- **Text passage**
Re: Brain teaser for non-PK tables

On 24 Apr 2012, at 21:47, Juan Sequeda wrote:
> Before going into this, how about creating a skolem constant URI. 
> 
> This is better than creating a blank node.

This would resolve the leanness issue (the graph with two skolem IRIs generated for the same record is lean).

But you'd still have to work out how to generate the same skolem IRI for the same record each time in the presence of unions and joins. So my puzzle below doesn't become any simpler.

(Possibly it becomes harder, because the use of an IRI might raise stronger user expectations that the returned IRI should be consistent across SPARQL queries and when the DB changes. This is the problem I mentioned with the Jena API, where this expectation also exists for blank node identifiers, unlike in SPARQL where blank node identifiers don't have to be consistent across multiple queries but just within one query.)

Best,
Richard




> 
> Juan Sequeda
> +1-575-SEQ-UEDA
> www.juansequeda.com
> 
> 
> On Tue, Apr 24, 2012 at 10:15 PM, Richard Cyganiak <richard@cyganiak.de> wrote:
> So, Eric challenged me to present an example of a query over a direct-mapped PK-less table that I believe cannot be evaluated in standard SQL without materializing the entire table outside of the DB.

- **Job**
Can you copy the message about skolem IRIs word for word, from "But you'd still" up to and including "within one query.)"?

[Collected data entries]
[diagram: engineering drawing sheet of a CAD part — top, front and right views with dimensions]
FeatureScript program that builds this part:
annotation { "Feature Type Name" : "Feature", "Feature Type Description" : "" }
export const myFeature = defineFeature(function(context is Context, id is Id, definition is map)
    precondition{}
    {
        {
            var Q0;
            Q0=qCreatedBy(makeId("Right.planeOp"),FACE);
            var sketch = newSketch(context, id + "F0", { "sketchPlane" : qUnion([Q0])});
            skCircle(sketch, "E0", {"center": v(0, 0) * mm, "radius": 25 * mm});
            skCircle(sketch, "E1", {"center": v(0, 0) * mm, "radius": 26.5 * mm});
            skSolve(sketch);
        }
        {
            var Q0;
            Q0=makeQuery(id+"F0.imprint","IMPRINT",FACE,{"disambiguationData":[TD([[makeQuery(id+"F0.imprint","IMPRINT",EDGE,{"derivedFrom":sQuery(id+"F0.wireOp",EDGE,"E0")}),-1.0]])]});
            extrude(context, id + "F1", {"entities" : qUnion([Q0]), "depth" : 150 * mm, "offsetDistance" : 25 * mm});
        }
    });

---

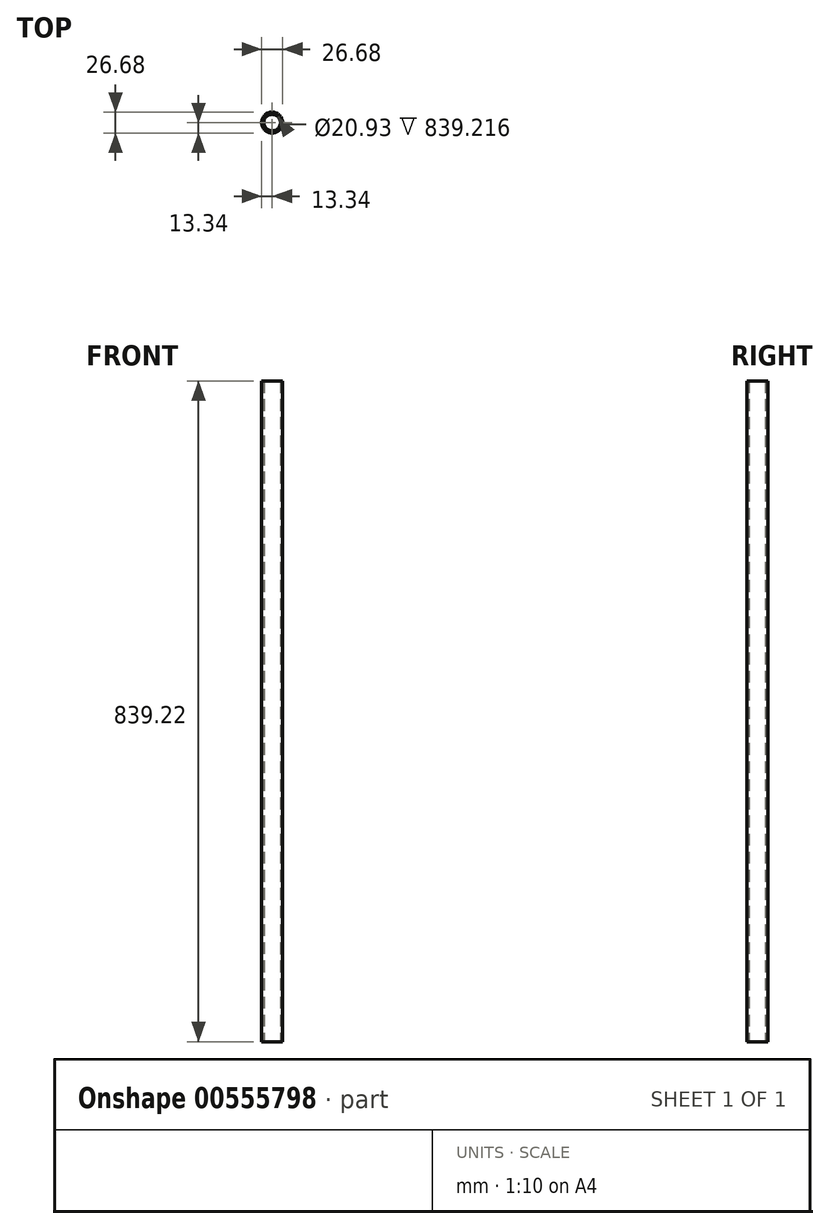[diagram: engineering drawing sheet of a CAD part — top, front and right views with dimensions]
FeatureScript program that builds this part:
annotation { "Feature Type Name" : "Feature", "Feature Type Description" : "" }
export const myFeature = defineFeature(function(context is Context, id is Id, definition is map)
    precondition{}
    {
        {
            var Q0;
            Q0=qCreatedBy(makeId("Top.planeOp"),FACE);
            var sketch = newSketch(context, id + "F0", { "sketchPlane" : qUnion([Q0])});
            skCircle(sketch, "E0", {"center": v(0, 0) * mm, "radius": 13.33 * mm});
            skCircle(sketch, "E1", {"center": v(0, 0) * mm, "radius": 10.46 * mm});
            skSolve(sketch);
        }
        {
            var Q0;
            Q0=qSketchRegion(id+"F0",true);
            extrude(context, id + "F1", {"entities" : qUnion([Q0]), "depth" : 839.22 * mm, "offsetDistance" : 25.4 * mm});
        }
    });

--

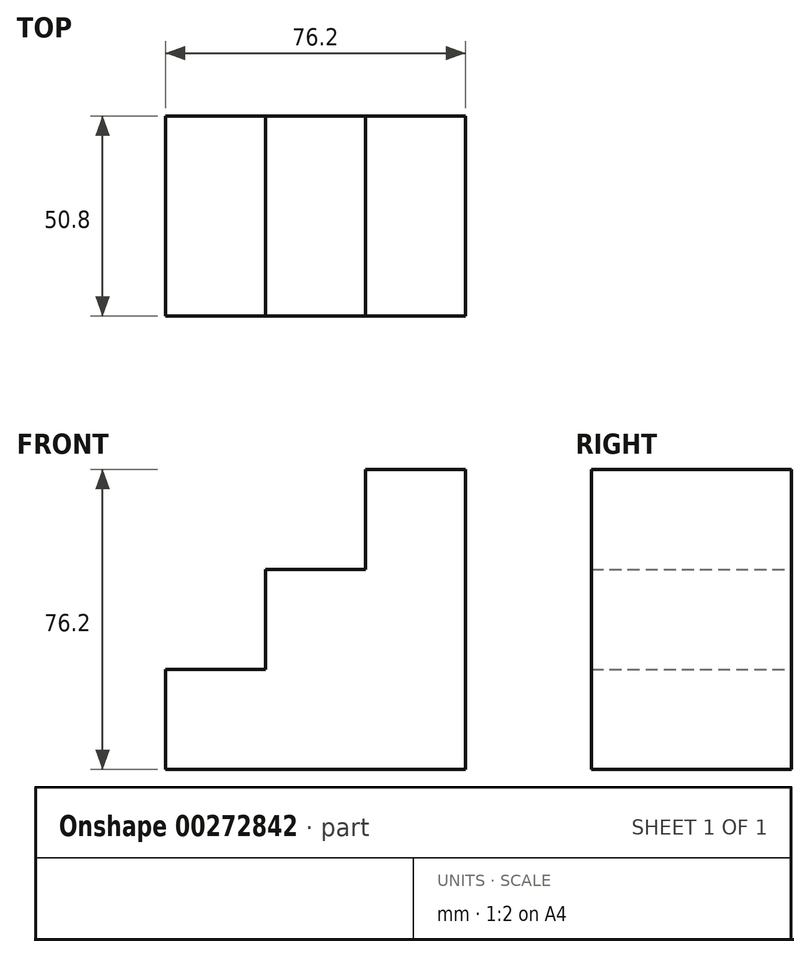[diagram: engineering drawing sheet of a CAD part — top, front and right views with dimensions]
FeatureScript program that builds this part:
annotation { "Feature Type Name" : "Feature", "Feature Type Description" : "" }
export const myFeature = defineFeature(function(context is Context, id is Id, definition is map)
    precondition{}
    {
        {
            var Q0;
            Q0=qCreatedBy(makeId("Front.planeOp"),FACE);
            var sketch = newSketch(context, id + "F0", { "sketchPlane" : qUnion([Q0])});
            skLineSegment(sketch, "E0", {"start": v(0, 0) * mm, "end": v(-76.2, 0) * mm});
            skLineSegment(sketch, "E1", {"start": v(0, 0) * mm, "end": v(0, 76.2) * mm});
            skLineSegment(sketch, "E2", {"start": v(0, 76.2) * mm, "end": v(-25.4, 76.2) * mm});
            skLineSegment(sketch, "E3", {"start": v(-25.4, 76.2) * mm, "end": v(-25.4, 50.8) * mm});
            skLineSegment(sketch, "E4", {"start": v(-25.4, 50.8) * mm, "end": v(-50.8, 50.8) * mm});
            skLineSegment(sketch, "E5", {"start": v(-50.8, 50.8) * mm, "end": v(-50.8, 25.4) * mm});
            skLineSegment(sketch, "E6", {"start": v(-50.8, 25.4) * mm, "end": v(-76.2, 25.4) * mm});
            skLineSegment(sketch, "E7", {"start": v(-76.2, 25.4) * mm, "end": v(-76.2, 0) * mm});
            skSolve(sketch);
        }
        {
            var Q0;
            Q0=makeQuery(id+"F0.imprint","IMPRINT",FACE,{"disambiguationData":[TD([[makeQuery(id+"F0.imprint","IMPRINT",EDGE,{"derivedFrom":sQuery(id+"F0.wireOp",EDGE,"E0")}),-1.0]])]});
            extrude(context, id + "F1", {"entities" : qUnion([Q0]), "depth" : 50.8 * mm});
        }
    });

- **Solution to this task**
But you'd still have to work out how to generate the same skolem IRI for the same record each time in the presence of unions and joins. So my puzzle below doesn't become any simpler.

(Possibly it becomes harder, because the use of an IRI might raise stronger user expectations that the returned IRI should be consistent across SPARQL queries and when the DB changes. This is the problem I mentioned with the Jena API, where this expectation also exists for blank node identifiers, unlike in SPARQL where blank node identifiers don't have to be consistent across multiple queries but just within one query.)